What does predictive maintenance consist of, and how can it best be applied to submersible pump applications? 

Predictive maintenance entails monitoring of key equipment properties to detect changes or trends that serve as early indications of conditions which need to be addressed. In the case of submersible pumps, the key items that can be monitored are vibration, power consumption, run time, and output.

How would you describe the benefits of predictive maintenance for extending the life-cycle of the total system and its components? 

By detecting and addressing conditions early, longevity of the product and the overall system can be greatly increased. For example, a pump can be scheduled for a service based on changes to vibration signature and conditions can be corrected well before a failure occurs. With preemptive service such as replacing a worn impeller, or bearings and seals, it can mean the difference between the product lasting for years or catastrophic failure that may not be repairable.

What are some of the benefits predictive maintenance offers for improving efficiency? 

Conditions such as worn impellers or partial clogging greatly impact pump efficiency.

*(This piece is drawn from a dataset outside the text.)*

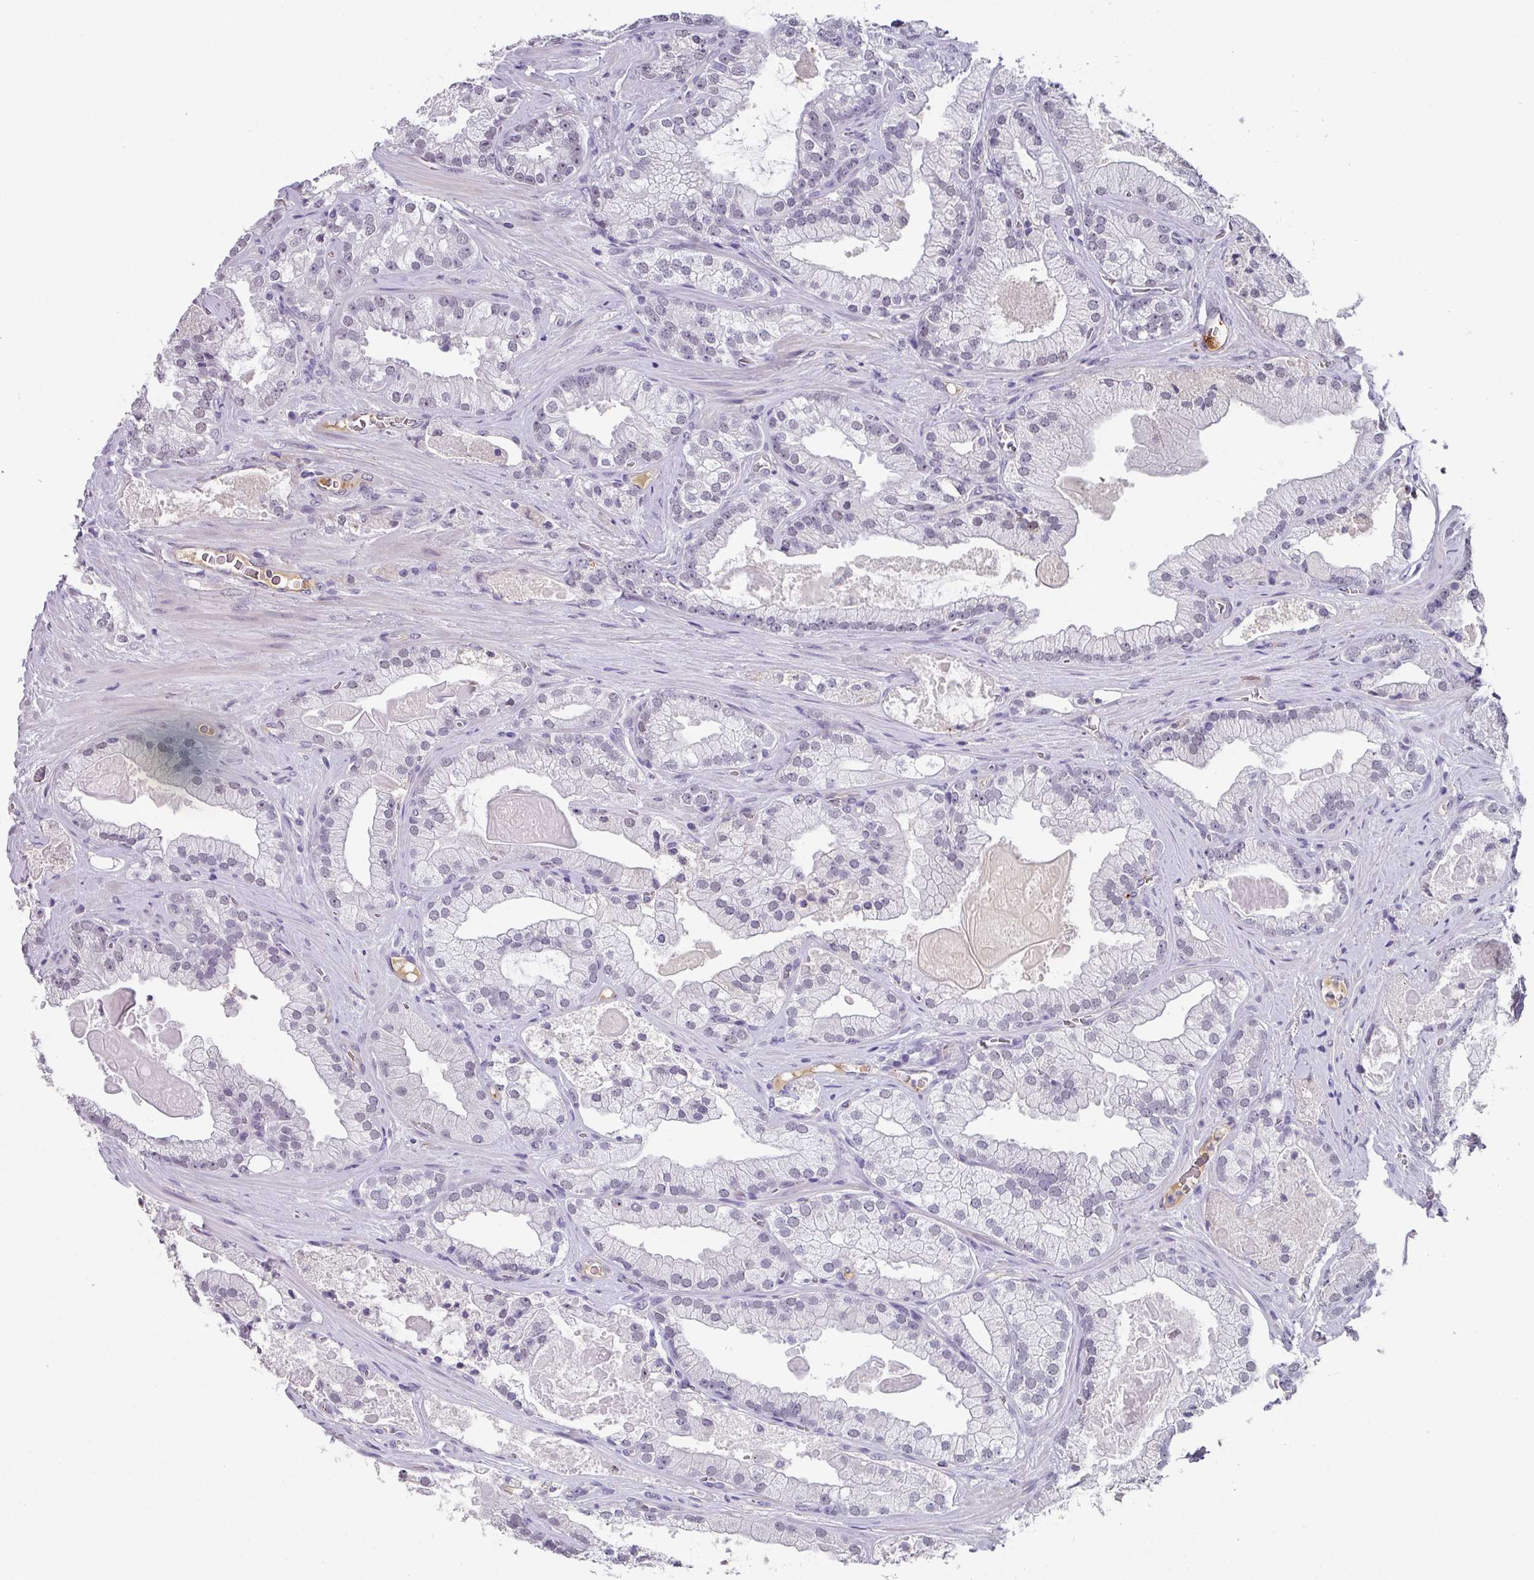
{"staining": {"intensity": "negative", "quantity": "none", "location": "none"}, "tissue": "prostate cancer", "cell_type": "Tumor cells", "image_type": "cancer", "snomed": [{"axis": "morphology", "description": "Adenocarcinoma, High grade"}, {"axis": "topography", "description": "Prostate"}], "caption": "High power microscopy histopathology image of an IHC photomicrograph of prostate cancer, revealing no significant staining in tumor cells. Nuclei are stained in blue.", "gene": "C1QB", "patient": {"sex": "male", "age": 68}}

Addressing these issues can lead to reduced run times and power consumption while minimizing wear and tear on the equipment.

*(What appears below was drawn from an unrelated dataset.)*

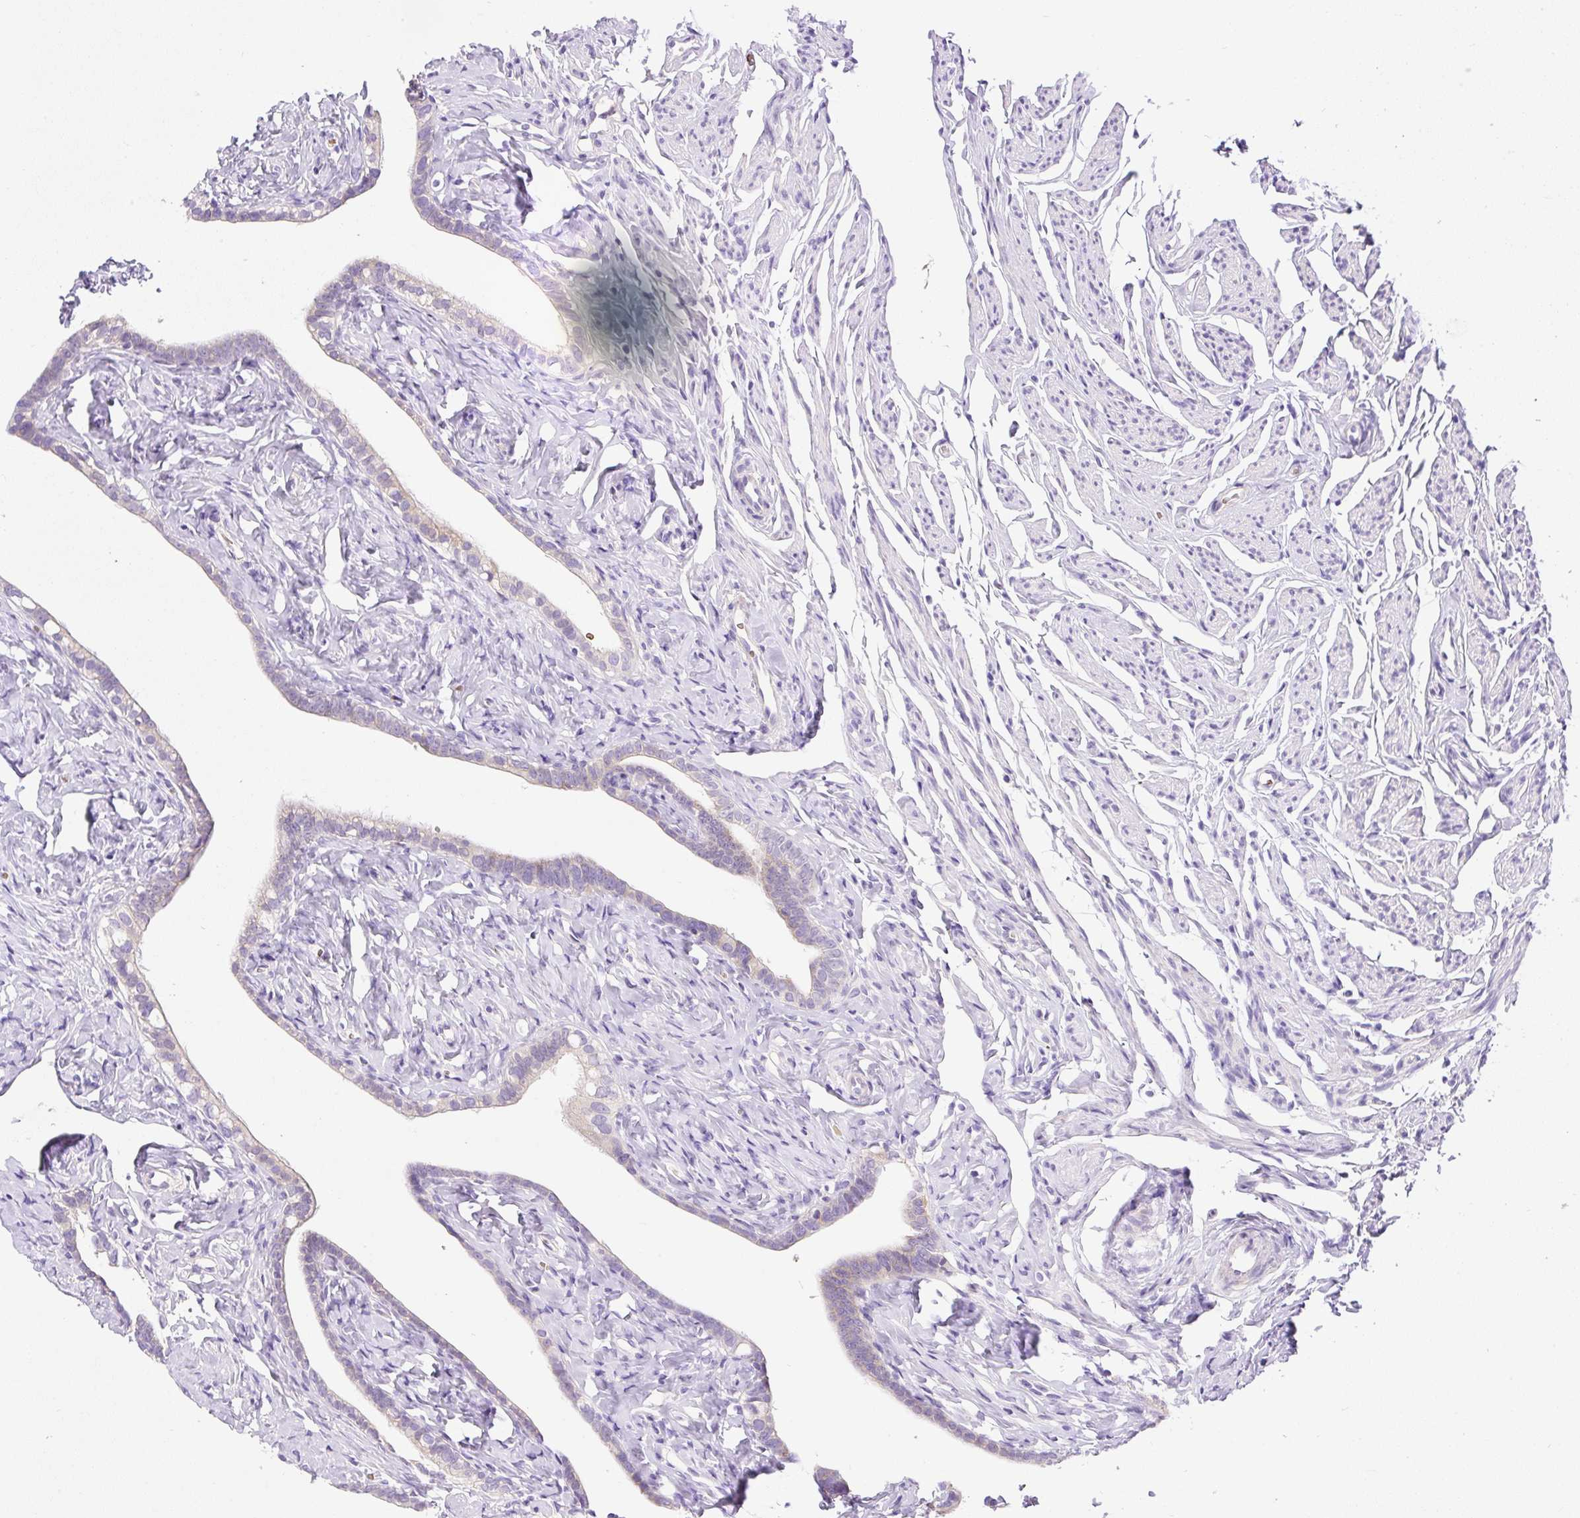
{"staining": {"intensity": "weak", "quantity": "<25%", "location": "cytoplasmic/membranous"}, "tissue": "fallopian tube", "cell_type": "Glandular cells", "image_type": "normal", "snomed": [{"axis": "morphology", "description": "Normal tissue, NOS"}, {"axis": "topography", "description": "Fallopian tube"}], "caption": "DAB immunohistochemical staining of normal human fallopian tube demonstrates no significant expression in glandular cells. Nuclei are stained in blue.", "gene": "LHFPL5", "patient": {"sex": "female", "age": 66}}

What basics would you recommend every pump owner put on their maintenance checklist? 

The following items are good indicators of pump conditions and should be performed on a regular basis:

  • Visual inspection of pit for debris build-up which could lead to float interference or pump obstruction.
  • Vibration/noise sampling—abnormal noises or changes in vibration are good indicators of pending issues.
  • Changes in cycle times—increased duration of pump cycles could indicate wear or partial clogging.
  • Current draw—increases in current draw or significant variation between legs should be investigated.

How important are professional organizations, like SWPA, for staying up to date on the latest performance and maintenance standards? What resources could you recommend? 

Organizations like SWPA bring together experts from all of the top manufacturers and key users from throughout the country and creates a forum where knowledge and best practices are shared for the betterment of the industry. SWPA live training and webinars are great resources for transferring this up-to-date knowledge to the industry—from design engineers to installers to maintenance personnel.